In the meantime, policymakers and school personnel should keep in mind the limited evidence base suggesting that placing an SWD in a general-education classroom will result in the student making progress in the general-education curriculum. Special education is an amalgam of services, not a place. IDEA requires that SWDs receive educational services based on their individual needs. This means that decisions about where a student is educated should not be dictated by school, district, or state bureaucratic goals related to the percentage of SWDs that “should” be included in the general-education classroom for a fixed amount of time each day. Instead, decisions regarding placement in a general-education classroom, special-education classroom, or a mixture of settings should be determined by students’ individual needs. If a student is not making progress in an educational setting, the student is not accessing the curriculum. Oftentimes, students may need intensive and individualized instruction to make progress and gain access to the general-education curriculum. This level of instruction might not be possible if a student is taught exclusively in a general-education setting.

On a related note, policymakers should stop using location or setting as an indicator of access.
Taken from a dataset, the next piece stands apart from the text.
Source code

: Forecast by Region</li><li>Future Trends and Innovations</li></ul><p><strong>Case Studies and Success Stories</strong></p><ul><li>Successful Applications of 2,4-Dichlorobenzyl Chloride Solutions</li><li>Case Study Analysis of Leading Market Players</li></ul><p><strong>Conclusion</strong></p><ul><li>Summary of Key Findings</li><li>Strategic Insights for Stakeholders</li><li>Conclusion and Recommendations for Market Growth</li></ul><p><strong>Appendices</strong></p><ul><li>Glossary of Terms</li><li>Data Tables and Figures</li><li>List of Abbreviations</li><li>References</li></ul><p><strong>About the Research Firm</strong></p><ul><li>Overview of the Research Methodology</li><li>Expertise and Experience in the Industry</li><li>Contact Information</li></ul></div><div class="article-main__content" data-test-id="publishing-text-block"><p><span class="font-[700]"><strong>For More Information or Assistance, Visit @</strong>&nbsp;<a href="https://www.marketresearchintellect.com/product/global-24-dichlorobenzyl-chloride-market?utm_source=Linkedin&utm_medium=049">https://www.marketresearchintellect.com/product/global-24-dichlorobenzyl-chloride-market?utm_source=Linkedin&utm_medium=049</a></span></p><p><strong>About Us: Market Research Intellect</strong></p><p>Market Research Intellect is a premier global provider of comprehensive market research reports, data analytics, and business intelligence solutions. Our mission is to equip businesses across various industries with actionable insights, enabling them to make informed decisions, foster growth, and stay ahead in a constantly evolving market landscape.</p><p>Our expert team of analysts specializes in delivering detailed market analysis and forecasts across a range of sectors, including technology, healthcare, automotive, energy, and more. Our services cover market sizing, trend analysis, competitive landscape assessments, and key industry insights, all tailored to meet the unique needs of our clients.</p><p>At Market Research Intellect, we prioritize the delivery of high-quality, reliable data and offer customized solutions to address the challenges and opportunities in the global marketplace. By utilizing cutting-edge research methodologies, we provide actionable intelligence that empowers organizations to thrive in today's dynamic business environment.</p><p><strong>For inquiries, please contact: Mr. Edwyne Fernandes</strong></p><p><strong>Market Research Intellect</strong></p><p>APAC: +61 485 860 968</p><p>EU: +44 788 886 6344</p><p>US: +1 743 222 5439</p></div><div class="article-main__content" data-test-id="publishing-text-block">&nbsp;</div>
Increasing the numbers of SWDs in regular classrooms does not necessarily result in improving their academic outcomes, and may unintentionally affect non-disabled peers and general-education teachers. When the numbers of SWDs in inclusive classrooms rises without a concomitant increase in their achievement, it could mean that schools are failing to make individualized decisions regarding placement. This conflicts with IDEA’s mandate and will not result in better outcomes for students.

Special education in the United States has long focused on improving SWDs’ access to neighborhood schools, general-education classrooms, and the general-education curriculum. Policies and practices have increasingly veered toward inclusion. However, these policies, and the research on their effects, have narrowly focused on SWDs’ outcomes without considering the confluence of factors that can affect a classroom. With inclusion as the dominant model in special education, it is imperative that researchers also focus on whether and how these students influence the experiences of their peers and their teachers in order to make schools effective for all children.

Allison F. Gilmour is assistant professor of special education at Temple University.